My role with The Cotton Board involves overseeing the collection of assessment fees for The Cotton Research and Promotion Program and ensuring compliance. The Cotton Board Compliance staff that came before me developed many of the methods that we still use today to effectively receive and track assessments by comparing bales ginned to producer assessments received. Members of our Compliance team often remind me of the days when they had tall stacks of paper reports to manually input. There was a lot more field work then, and many miles were driven to get ginner and collecting handler reports. Even though they didn’t have the technology we have today, they helped build the solid foundation that has led to The Cotton Board’s stellar compliance track record.
In 1990, there were two significant changes in assessment fee collections and compliance for The Cotton Board. First, producers voted to change the Cotton Research and Promotion Program assessment fees from voluntary to mandatory. The producer assessment rate was set $1 a bale plus ½ of one percent of the price of the cotton, the same rate that is in effect today. That same year, an amendment to the Cotton Research & Promotion Act of 1966 expanded the Program to include collecting assessments on the cotton content of imported apparel and other products. The importer assessment rate is equal to the producer assessment at a dollar a bale for cotton and cotton-containing products, plus a supplemental assessment that is equal to the weighted average price received by the producer for the previous year.
On the producer level, the first buyer of the cotton is responsible for collecting and remitting the assessment fees. The buyer is often referred to as the “first handler” or “collecting handler.” Collecting handlers may be individuals, gins, cooperative marketing associations, cotton shippers, or any person that accepts a bale of cotton from the producer under an agreement providing for the marketing of the cotton.

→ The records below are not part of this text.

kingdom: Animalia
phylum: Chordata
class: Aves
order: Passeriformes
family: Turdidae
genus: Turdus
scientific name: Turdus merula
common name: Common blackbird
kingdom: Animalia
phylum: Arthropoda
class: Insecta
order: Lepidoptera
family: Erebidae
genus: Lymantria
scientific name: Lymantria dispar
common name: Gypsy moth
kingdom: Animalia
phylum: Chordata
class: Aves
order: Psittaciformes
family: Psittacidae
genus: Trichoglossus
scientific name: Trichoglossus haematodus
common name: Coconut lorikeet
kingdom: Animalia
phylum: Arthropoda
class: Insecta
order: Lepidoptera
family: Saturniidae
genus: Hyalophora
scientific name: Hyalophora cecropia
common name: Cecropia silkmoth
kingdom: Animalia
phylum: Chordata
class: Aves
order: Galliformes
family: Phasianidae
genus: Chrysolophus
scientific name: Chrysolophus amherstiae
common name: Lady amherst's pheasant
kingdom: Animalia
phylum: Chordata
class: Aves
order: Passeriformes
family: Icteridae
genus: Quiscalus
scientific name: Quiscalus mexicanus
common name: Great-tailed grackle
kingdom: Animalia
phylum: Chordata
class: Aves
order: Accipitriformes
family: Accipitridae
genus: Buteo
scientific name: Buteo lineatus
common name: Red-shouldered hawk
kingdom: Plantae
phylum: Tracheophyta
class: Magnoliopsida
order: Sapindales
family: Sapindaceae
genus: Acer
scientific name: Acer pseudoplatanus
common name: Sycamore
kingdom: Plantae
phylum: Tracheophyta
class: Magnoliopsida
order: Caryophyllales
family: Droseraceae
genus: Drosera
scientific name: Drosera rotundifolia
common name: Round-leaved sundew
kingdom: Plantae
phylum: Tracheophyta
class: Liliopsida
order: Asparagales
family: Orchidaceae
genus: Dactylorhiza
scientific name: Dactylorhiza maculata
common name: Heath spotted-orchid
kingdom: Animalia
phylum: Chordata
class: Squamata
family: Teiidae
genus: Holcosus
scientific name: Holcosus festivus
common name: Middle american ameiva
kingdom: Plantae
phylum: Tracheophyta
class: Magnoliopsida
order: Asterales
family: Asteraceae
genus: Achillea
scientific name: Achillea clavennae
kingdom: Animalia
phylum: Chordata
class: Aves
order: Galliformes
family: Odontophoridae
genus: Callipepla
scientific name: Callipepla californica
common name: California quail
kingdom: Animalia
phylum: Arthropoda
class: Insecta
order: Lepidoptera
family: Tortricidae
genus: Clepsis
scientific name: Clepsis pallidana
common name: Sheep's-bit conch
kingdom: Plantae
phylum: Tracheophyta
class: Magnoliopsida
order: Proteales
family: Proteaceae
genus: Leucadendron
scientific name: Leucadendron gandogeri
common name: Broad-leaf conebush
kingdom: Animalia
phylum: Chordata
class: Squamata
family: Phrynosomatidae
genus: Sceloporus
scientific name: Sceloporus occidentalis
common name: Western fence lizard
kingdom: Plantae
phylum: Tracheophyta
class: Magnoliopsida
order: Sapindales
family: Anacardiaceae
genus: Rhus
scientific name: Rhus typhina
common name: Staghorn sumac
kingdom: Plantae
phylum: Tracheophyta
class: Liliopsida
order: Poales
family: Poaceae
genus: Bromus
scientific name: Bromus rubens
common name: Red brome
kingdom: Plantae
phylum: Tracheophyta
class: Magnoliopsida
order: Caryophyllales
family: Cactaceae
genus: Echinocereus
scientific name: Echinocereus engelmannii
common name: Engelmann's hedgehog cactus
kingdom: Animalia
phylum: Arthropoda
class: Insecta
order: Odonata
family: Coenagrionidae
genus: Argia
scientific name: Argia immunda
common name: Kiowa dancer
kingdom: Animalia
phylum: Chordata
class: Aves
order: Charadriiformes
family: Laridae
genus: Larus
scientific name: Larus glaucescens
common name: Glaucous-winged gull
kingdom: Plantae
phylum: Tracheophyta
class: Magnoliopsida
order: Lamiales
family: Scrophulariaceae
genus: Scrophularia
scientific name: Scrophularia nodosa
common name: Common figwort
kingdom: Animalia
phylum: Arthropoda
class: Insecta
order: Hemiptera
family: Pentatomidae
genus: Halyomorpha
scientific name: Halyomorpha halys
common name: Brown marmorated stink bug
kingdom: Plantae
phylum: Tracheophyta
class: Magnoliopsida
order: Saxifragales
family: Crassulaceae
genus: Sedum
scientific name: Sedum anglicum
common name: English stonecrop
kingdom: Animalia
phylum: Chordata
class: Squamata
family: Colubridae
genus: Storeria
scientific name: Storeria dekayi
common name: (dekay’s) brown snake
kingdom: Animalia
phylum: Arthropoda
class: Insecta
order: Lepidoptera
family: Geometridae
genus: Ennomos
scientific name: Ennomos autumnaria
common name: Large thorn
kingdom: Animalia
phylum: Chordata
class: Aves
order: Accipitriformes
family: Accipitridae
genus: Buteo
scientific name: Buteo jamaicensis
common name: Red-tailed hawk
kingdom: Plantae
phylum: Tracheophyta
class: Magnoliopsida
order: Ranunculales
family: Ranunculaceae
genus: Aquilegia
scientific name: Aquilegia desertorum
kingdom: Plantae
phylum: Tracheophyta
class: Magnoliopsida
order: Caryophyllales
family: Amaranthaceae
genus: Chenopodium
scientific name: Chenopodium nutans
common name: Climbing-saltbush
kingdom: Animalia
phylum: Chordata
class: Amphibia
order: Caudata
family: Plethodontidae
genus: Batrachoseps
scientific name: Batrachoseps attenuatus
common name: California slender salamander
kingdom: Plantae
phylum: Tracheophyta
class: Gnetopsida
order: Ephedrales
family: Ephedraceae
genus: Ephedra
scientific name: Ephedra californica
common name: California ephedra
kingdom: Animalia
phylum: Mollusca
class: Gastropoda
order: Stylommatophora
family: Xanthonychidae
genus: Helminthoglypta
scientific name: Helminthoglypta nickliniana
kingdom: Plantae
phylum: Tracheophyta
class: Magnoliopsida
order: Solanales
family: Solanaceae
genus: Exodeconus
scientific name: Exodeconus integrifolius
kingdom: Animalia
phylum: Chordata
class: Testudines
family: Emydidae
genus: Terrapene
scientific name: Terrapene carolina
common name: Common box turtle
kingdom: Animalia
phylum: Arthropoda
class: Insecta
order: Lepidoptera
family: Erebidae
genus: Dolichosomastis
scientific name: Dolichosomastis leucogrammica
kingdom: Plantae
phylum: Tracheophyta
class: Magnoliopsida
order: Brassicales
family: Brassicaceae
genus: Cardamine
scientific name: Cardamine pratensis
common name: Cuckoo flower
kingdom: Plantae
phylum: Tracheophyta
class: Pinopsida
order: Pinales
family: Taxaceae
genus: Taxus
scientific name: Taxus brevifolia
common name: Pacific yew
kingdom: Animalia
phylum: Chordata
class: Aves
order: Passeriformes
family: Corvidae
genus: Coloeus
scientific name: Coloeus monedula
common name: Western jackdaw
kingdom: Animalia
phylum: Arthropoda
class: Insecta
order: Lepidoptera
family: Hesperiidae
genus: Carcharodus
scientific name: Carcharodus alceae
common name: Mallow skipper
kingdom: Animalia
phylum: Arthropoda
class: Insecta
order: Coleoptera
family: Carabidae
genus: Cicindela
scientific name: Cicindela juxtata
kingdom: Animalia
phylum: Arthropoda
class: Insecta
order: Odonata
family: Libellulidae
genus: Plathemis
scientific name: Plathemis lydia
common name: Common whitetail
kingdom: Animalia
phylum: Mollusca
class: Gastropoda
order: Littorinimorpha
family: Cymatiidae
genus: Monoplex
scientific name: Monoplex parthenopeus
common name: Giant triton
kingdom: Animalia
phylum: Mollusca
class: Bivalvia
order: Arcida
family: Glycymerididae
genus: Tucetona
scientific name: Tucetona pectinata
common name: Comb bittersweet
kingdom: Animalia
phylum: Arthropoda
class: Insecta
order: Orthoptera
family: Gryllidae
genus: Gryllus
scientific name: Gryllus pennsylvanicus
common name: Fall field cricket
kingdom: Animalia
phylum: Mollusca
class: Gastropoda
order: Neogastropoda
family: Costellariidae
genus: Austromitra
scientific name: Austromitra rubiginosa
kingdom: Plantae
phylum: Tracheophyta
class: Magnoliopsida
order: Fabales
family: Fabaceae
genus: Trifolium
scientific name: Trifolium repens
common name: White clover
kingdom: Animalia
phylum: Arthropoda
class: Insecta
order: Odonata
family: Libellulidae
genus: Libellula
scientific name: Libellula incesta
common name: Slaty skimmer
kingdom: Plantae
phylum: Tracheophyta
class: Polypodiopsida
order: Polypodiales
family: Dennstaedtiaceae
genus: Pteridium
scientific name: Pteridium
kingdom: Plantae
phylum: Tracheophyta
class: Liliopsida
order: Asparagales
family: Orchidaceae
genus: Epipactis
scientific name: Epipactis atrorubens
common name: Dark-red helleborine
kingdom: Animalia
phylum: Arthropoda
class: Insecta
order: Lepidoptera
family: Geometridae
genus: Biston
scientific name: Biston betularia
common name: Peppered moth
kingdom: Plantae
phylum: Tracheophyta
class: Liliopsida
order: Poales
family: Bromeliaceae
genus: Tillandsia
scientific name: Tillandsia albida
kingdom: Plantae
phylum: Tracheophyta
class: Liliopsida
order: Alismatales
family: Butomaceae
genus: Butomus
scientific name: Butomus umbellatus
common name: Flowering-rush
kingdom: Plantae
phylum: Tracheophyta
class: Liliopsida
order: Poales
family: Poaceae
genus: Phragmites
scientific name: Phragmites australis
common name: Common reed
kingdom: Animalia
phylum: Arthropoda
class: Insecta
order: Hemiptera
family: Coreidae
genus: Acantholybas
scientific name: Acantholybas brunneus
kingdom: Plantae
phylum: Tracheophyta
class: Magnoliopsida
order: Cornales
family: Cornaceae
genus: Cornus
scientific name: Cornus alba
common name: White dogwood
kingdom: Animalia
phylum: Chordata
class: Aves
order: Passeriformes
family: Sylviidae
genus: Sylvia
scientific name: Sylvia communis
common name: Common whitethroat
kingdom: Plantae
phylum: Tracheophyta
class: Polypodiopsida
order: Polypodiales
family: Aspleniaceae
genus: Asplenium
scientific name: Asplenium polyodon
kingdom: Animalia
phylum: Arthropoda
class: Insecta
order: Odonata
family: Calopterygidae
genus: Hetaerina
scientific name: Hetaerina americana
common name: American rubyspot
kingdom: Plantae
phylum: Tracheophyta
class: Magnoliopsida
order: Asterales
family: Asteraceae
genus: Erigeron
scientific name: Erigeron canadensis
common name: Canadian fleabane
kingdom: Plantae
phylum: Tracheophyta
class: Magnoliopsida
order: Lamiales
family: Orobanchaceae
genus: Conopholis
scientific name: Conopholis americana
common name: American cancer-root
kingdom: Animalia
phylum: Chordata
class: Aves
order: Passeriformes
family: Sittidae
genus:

For importers, U.S. Customs and Border Protection collects and wires the assessment fee collections to The Cotton Board, and they submit a report monthly of all import activity for cotton.
In the past few years, The Cotton Board Compliance department has teamed up with the Information Technology (I.T.) team to advance the use of electronic reporting. The Cotton Board developed a fast, user- friendly electronic reporting system that was released this past year. The new system helps us be more efficient and effective and has drastically reduced the number of paper reports we receive. Collecting handlers can now electronically and securely submit their monthly reports, which contain the producer name, address, bales, assessments, crop year and gin used. Cotton ginners can electronically submit their End-of-Season ginning report that details the producer name, address, and numbers of bales ginned. We send monthly reminders, make phones calls and if necessary, make field visits to facilitate compliance.
Another helpful addition of technology in compliance was the development of an application by our I.T. team that electronically houses all collecting handler and ginning report information into a database. The application allows us the option to run a multitude of reports and can break the information down to a state level, county level, gin level and producer level.
As we go forward in this new crop year, I am hopeful that the new technology put in place will be beneficial to all.